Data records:
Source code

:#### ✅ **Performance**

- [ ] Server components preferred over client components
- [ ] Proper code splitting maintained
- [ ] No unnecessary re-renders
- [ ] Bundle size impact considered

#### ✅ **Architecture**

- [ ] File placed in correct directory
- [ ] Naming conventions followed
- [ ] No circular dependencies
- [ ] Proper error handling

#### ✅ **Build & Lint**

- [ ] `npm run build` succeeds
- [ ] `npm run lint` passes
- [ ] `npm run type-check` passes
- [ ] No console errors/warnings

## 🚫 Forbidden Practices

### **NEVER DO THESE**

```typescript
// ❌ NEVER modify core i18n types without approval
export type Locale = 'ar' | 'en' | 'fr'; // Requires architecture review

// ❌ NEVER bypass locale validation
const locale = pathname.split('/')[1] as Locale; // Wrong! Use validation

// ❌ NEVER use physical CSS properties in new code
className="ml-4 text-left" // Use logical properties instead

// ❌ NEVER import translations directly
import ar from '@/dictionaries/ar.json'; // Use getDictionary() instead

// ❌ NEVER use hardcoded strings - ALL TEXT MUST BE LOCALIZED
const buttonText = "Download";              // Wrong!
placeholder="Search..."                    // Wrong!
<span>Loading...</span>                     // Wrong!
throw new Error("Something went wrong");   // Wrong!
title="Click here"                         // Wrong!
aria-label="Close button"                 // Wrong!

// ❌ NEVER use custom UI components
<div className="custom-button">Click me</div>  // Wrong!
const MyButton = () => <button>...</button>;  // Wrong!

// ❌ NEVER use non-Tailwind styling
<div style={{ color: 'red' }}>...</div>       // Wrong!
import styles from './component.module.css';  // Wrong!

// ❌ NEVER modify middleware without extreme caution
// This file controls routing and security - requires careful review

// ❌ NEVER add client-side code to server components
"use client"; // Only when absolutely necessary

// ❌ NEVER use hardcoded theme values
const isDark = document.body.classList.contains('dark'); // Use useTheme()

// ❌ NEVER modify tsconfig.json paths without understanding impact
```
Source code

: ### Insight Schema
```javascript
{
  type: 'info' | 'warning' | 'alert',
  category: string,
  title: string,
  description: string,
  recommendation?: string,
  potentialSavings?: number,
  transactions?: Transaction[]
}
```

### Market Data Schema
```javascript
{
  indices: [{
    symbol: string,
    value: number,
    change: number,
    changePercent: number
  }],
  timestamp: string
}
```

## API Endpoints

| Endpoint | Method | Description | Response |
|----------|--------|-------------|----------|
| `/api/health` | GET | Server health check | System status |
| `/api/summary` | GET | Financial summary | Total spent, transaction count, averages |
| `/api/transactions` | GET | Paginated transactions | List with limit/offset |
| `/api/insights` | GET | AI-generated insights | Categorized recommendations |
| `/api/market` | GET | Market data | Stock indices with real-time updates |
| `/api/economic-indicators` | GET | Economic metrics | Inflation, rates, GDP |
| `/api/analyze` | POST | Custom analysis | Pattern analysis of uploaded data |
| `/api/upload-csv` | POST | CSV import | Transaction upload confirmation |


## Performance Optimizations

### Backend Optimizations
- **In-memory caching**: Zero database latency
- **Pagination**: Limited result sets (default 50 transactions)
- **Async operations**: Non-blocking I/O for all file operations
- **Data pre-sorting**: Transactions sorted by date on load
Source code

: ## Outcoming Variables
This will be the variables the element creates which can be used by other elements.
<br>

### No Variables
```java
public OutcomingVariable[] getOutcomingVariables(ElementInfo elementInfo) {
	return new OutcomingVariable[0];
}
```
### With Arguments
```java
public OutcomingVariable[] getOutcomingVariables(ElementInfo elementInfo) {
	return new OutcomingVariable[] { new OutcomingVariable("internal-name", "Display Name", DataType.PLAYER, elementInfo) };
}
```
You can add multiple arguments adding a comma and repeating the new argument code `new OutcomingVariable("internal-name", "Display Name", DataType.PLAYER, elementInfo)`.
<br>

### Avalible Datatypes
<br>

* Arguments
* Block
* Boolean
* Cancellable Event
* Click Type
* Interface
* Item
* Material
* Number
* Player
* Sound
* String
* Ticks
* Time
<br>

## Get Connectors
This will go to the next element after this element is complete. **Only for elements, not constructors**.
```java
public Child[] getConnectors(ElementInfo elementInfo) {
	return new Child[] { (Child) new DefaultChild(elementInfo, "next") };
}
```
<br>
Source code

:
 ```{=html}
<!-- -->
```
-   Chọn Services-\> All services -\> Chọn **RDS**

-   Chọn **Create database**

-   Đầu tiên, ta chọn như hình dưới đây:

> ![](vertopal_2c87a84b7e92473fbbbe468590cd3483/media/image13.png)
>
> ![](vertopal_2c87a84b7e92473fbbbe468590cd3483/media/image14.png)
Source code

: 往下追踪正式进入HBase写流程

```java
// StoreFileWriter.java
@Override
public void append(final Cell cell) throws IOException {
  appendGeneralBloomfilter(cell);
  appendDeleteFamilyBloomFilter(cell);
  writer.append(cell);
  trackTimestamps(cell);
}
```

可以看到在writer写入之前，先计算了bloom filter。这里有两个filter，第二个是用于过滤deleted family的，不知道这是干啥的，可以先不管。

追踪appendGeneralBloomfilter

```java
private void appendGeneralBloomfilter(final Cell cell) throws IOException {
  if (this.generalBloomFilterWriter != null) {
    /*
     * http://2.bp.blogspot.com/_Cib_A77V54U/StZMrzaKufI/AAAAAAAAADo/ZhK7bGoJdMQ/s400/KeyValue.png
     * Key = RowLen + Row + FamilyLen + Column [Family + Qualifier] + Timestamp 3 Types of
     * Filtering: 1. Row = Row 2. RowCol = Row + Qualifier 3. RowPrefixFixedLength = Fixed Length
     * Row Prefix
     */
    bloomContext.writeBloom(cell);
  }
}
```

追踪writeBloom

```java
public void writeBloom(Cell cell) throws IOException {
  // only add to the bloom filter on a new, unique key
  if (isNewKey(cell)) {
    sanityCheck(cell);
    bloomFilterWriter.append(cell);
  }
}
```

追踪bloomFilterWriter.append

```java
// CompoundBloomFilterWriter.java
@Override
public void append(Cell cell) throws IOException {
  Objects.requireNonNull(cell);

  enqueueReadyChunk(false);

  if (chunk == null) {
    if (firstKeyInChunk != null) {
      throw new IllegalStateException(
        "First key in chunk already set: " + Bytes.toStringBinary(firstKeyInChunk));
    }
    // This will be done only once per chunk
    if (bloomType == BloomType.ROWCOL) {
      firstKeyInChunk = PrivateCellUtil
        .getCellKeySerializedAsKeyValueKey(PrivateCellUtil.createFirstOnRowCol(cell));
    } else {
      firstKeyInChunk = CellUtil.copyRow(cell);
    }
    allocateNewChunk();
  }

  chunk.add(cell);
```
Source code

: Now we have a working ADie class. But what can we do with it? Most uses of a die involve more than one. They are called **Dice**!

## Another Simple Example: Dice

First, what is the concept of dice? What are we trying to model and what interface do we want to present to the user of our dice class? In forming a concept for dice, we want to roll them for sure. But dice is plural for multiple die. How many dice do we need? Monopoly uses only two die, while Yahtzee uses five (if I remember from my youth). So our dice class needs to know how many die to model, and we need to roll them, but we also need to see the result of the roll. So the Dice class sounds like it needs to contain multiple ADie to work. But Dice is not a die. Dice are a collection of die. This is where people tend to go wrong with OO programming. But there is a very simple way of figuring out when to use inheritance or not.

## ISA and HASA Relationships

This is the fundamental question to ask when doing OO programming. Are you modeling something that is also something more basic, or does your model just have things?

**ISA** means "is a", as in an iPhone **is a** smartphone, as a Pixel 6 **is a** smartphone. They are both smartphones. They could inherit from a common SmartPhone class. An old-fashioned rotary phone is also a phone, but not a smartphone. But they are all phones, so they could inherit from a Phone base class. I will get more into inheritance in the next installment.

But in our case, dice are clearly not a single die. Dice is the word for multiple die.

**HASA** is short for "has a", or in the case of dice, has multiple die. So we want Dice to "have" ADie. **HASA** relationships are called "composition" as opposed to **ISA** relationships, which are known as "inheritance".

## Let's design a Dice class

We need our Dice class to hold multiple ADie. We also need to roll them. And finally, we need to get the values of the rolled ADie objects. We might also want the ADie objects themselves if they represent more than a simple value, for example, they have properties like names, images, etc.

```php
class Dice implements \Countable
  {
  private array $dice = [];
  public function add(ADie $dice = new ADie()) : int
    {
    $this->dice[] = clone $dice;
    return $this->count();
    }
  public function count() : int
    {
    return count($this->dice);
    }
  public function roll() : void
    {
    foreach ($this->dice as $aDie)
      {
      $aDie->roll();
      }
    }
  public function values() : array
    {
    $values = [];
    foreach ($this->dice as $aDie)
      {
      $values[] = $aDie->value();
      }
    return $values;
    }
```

■ The problem
Copying word for word, give each line of the data above from the first one through the line containing "- [ ] Naming conventions followed", and nothing else.

■ Response to this task
Source code

:#### ✅ **Performance**

- [ ] Server components preferred over client components
- [ ] Proper code splitting maintained
- [ ] No unnecessary re-renders
- [ ] Bundle size impact considered

#### ✅ **Architecture**

- [ ] File placed in correct directory
- [ ] Naming conventions followed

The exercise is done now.